Сопровождаемая взглядами девяти пар глаз, я медленно отламываю вилкой краешек и как загипнотизированная подношу кусок ко рту. Гробовая тишина. По языку разливается кисловатая сладость, я столь же вдумчиво жую и медленно глотаю. Внезапно мне становится хорошо. Тепло вдруг накрывает меня, окутывая, как пушистый плед. Заноза в сердце, оставленная отъездом Чарли, перестает болеть. Я поражаюсь, почему такой прекрасный человек как Франческа вызывал у меня такую бурю разрушительных эмоций. Но мой разум противится этим самоощущениям. Ему нужна боль и ненависть, потому что в моем состоянии они естественны и нормальны. Я отнекиваюсь, пытаюсь заставить его назойливый голос замолчать, ведь я хочу, чтобы меня снова любили, а для этого нужно улыбаться и быть приветливой и понятной. Для этого нужно съесть еще кусочек, потому что… секрет в пироге. Да, секрет в пироге, торжествует разум, в пироге. Как просто решить проблему уныния, когда на фабрике есть чудо-комната с чудо-склянками!

— В этот пирог… — бодро и радостно говорю я, и в моем голосе совсем не звучит фальши, хоть я и лицедействую из последних сил, — было что-то подмешано, правда? Что-то из концентрированных эмоций в тайной комнате? Радость?

Бакеты, смущенно улыбаясь, смотрят друг на друга. Они еще не поняли, что механизм отчаянно тикает и скоро грядет взрыв. Проницательная Франческа с повышенным вниманием накладывает себе в пластиковую тарелку салат. Вонка говорит довольным тоном:

— Радость? Обижаешь. Мы долго работали над рецептом. Здесь и спокойствие, и веселье, и блаженство, и уверенность.

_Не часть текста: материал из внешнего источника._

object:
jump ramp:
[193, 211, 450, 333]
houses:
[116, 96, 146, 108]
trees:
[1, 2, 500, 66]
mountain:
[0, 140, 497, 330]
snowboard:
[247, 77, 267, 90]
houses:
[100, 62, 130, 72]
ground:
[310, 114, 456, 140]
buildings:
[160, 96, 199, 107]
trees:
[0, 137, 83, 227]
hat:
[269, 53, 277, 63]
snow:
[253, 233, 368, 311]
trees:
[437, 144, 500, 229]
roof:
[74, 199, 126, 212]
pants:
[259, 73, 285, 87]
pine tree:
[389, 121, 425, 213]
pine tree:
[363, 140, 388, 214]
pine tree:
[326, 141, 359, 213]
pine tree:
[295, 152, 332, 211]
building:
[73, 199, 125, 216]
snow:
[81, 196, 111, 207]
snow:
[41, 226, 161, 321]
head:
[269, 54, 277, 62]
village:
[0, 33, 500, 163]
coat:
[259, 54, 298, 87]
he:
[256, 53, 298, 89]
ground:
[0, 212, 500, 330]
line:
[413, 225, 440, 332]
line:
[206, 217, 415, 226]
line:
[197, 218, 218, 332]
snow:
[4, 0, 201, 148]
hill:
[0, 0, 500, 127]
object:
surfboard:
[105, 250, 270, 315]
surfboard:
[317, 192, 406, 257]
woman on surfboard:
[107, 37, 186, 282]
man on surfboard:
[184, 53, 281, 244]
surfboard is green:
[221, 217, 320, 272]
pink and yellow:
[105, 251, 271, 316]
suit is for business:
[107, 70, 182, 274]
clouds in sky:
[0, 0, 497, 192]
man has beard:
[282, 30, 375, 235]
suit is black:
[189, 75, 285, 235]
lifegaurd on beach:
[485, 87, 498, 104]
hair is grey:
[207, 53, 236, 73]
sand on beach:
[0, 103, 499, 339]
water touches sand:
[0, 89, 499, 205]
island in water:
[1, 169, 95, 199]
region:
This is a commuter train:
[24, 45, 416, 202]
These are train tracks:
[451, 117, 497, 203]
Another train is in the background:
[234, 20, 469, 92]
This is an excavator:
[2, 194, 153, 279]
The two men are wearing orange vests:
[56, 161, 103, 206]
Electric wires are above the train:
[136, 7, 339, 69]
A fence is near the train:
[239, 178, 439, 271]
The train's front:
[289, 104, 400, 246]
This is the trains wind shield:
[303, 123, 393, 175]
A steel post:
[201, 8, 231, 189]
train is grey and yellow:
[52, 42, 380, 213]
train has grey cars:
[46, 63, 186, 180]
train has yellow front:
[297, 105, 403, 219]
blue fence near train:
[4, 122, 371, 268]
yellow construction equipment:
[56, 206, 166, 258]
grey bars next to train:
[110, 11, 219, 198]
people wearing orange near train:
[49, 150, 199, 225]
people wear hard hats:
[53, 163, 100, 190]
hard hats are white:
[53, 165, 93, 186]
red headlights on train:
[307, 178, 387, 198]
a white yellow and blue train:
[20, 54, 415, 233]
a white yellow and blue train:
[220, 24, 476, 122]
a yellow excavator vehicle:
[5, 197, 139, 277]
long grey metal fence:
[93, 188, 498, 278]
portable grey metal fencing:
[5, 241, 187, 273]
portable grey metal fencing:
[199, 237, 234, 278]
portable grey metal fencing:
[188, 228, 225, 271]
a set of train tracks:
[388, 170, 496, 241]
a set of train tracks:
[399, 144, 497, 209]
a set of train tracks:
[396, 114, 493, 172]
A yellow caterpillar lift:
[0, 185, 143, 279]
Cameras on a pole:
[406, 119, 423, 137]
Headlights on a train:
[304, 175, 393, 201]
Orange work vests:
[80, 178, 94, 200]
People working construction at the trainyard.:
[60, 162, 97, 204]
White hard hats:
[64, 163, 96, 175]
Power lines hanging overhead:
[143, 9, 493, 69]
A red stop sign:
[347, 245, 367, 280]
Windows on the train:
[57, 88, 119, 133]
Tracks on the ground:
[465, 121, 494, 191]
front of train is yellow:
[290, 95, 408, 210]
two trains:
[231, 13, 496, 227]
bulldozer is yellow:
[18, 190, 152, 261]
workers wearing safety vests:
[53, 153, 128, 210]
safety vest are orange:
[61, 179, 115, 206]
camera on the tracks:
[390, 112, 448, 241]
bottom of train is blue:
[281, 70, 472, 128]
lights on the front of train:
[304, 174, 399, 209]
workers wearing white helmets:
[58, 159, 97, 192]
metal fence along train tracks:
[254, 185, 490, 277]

Больше всего меня злит то, что из-за эликсира боли я не чувствую. Хотя «злит» — слишком сильное слово, ведь даже злиться сейчас не получается. У меня словно ампутировали часть души, оставив жуткую, страшную пустоту там, где было живое и теплое. Моя фантазия — вот мое лекарство, и она способна скроить мне суррогат этой боли, разжигая огонь мыслями, грызущими бреши в железной броне чужой радости.

Я аккуратно отставляю тарелку с пирогом в сторону, рассматривая улыбающиеся лица. Идеальная семья, которой у тебя не должно было быть, Элизабет. Ты их не заслуживаешь. И не нужна им такой, какая ты есть. Ты желанна только, пока весела и непринужденна, пока грезишь наяву, пока сохраняешь «полетность». А твоя кислая мина портит всем настроение и аппетит.

— Извините, мне что-то нехорошо, я пойду прилягу, — я ласково улыбаюсь, поднимаясь с места, и бегу, бегу без оглядки в свою комнату, в свое убежище, как когда-то в детстве, когда искала спасения от себя самой.

Меня кто-то догоняет, я замедляю темп, радуясь, что под действием снадобья не получается дать волю слезам. Я ожидаю, что это Вонка или миссис Баккет, возможно, даже Чарли, и я хочу объяснений, потому что в глубине души я жажду прощения, но за локоть меня трогает Франческа.

— Элизабетта, что случилось, возможно в вашем положении лучше вызвать врача? — спрашивает она меня с тревогой в голосе. С, несомненно, поддельной тревогой, так как истинные причины моего бегства ей известны.

Наконец-то мы одни. Наконец-то можно говорить без обиняков.

— Вы случились, Франческа, — спокойно отвечаю я. — Поэтому врач нам не поможет. Я знаю, кто вы. Вы убили Моретти, чтобы завладеть «Империей», которую потом разорили. Вы двуличное чудовище, Франческа, но вы можете обмануть кого угодно, кроме меня.

Франческа отшатывается от меня, словно я отвесила ей пощечину. Ее рот на миг приоткрывается, потом она судорожно сжимает губы, изменяясь в лице.

— Вы… вы… Как вы можете?! Как вам не стыдно?

Слезы оставляют на ее щеках две длинные дорожки, точно два росчерка пера. Но это все, что она себе позволяет. Никаких рыданий, никаких истерик, никакого кривящегося рта. Она держит себя в узде, но все равно выглядит жалкой. И что хуже всего, она вызывает жалость у меня. Жалость и муки совести.